Dans ce contexte, l'intimée qualifie en vain de "modalité d'affiliation" le refus d'octroi d'une carte d'assuré. La remise à chaque assuré pour la durée de son assujettissement de la carte d'assuré prévue par l'art. 42a LAMal est une prérogative liée à la qualité de personne soumise à l'assurance obligatoire des soins et non pas une circonstance relative au choix de la caisse-maladie et de l'affiliation à l'assurance-maladie obligatoire.
Il est vrai que dans le cadre du système mis en oeuvre par l'Etat de Vaud qui a entraîné la mise en place du réseau de soins FARMED (aujourd'hui, Réseau de santé et migration [RESAMI]) auquel lesassurés concernés doivent recourir en premier lieu (cf. art. 37 al. 2 LARA), les prestations qui leur sont fournies sont facturées directement à la société B. SA, selon les indications de l'EVAM (cf. décisions des 12 novembre et 19 décembre 2013). La carte d'assuré remplit toutefois aussi un autre rôle: elle facilite le décompte des prestations (données administratives sous forme électronique) et peut contribuer à améliorer le traitement des patients (données médicales enregistrées sur la carte; Circulaire de l'OFSP n° 7.7 du 12 décembre 2008 sur la carte d'assuré, p. 4 ch. 3.3 "Utilisation de la carte"); la carte permettrait d'influencer les gestes thérapeutiques (déclaration Brunner, BO 2004 CE 458). Elle a donc aussi la fonction de "carte de patient" ou "carte d'urgence" (termes évoqués lors des débats parlementaires sur l'art. 42a LAMal, déclarations Rossini et Brunner, BO 2004 CN 1503 et 1505), en ce sens qu'elle contient et donne accès à des données personnelles et d'ordre médical, qui peuvent être utiles lors d'une consultation médicale ou en cas d'urgence (Le système "carte d'assuré", 1er avril 2008, OFSP, www.ehealth.admin.ch, p. 4). Sous cet angle, on ne saurait nier ni l'utilité ni la nécessité de l'instrument en question pour l'assuré.

▶ **Matériel fourni**:
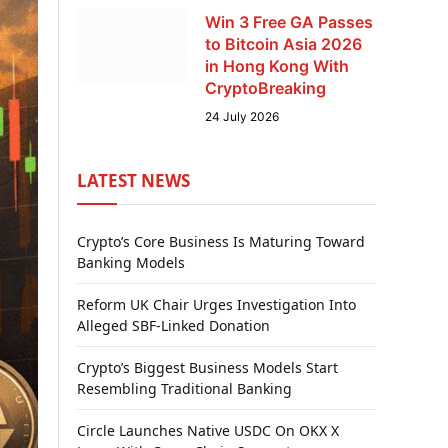
Win 3 Free GA Passes
to Bitcoin Asia 2026
in Hong Kong With
CryptoBreaking
24 July 2026
LATEST NEWS
Crypto’s Core Business Is Maturing Toward
Banking Models
Reform UK Chair Urges Investigation Into
Alleged SBF-Linked Donation
Crypto’s Biggest Business Models Start
Resembling Traditional Banking
Circle Launches Native USDC On OKX X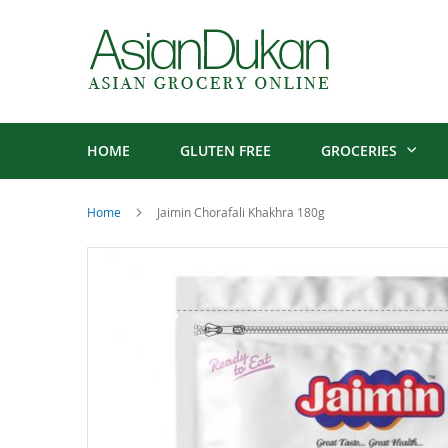
HOME
GLUTEN FREE
GROCERIES
Home
Jaimin Chorafali Khakhra 180g
Skip
to
the
end
of
the
images
gallery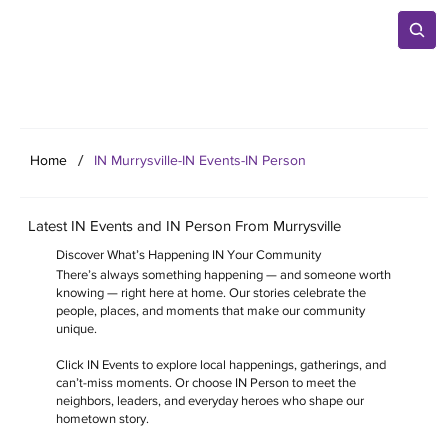
/
Home
IN Murrysville-IN Events-IN Person
Latest IN Events and IN Person From Murrysville
Discover What’s Happening IN Your Community
There’s always something happening — and someone worth
knowing — right here at home. Our stories celebrate the
people, places, and moments that make our community
unique.
Click IN Events to explore local happenings, gatherings, and
can’t-miss moments. Or choose IN Person to meet the
neighbors, leaders, and everyday heroes who shape our
hometown story.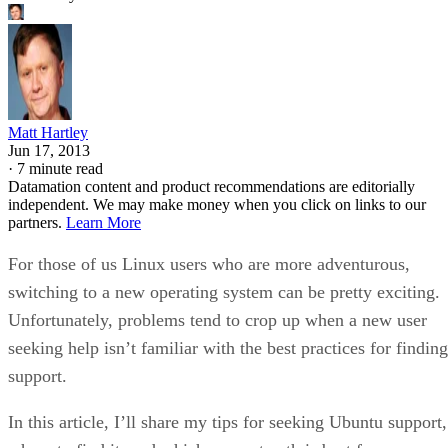
Matt Hartley
Jun 17, 2013
·
7 minute read
Datamation content and product recommendations are editorially
independent. We may make money when you click on links to our
partners.
Learn More
For those of us Linux users who are more adventurous,
switching to a new operating system can be pretty exciting.
Unfortunately, problems tend to crop up when a new user
seeking help isn’t familiar with the best practices for finding
support.
In this article, I’ll share my tips for seeking Ubuntu support,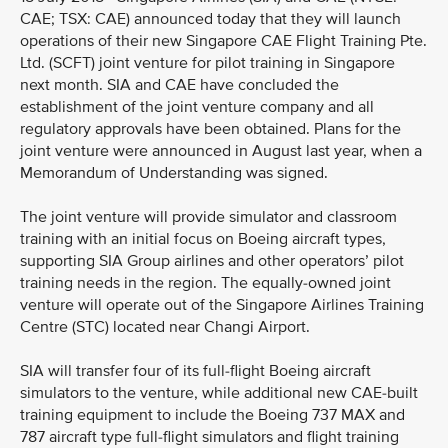
CAE; TSX: CAE) announced today that they will launch
operations of their new Singapore CAE Flight Training Pte.
Ltd. (SCFT) joint venture for pilot training in Singapore
next month. SIA and CAE have concluded the
establishment of the joint venture company and all
regulatory approvals have been obtained. Plans for the
joint venture were announced in August last year, when a
Memorandum of Understanding was signed.
The joint venture will provide simulator and classroom
training with an initial focus on Boeing aircraft types,
supporting SIA Group airlines and other operators’ pilot
training needs in the region. The equally-owned joint
venture will operate out of the Singapore Airlines Training
Centre (STC) located near Changi Airport.
SIA will transfer four of its full-flight Boeing aircraft
simulators to the venture, while additional new CAE-built
training equipment to include the Boeing 737 MAX and
787 aircraft type full-flight simulators and flight training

▶ **Parties de l'exercice**:
**a.** Selon le texte fourni, comment s'appelle aujourd'hui le réseau de soins FARMED ?
**b.** Pour chacune des affirmations suivantes, indiquez si elle concorde avec le texte fourni, en citant les mots décisifs du texte. (i) La remise de la carte d'assuré est une circonstance relative au choix de la caisse-maladie. (ii) Les prestations fournies aux assurés concernés sont facturées directement à la société B. SA. (iii) La carte d'assuré peut contenir des données médicales.
**c.** Prolongez le texte fourni sur la carte d'assuré en partant de sa dernière phrase.

▶ **Réponses de l'exercice**:
**a.** Réseau de santé et migration [RESAMI].

**b.**
(i) Non : « et non pas une circonstance relative au choix de la caisse-maladie et de l'affiliation à l'assurance-maladie obligatoire »
(ii) Oui : « les prestations qui leur sont fournies sont facturées directement à la société B. SA »
(iii) Oui : « données médicales enregistrées sur la carte »

**c.**
En tout état de cause, si l'utilisation de la carte d'assuré devait entraîner des inconvénients systématiques pour les assureurs-maladie ou les organes d'assistance impliqués dans l'organisation et la prise en charge des prestations de l'assurance-maladie obligatoire des personnes au bénéfice d'une admission provisoire en Suisse, il appartiendrait au législateur fédéral, respectivement au Conseil fédéral, - et non au Tribunal fédéral - d'intervenir et d'introduire une nouvelle exception à l'art. 1 al. 2 OCA.
6.5 Il découle de ce qui précède que l'application des règles de droit cantonal porte atteinte au principe de la primauté du droit fédéral, puisqu'elle prive le recourant du bénéfice d'un droit reconnu par la législation fédérale, dans un domaine dans lequel la Confédération est seule compétente. Il y a dès lors lieu de reconnaître le droit du recourant à la remise de sa carte d'assuré par l'intimée.
Partant, le recours en matière de droit public se révèle bien fondé, sans qu'il soit nécessaire d'examiner les autres griefs soulevés par l'assuré.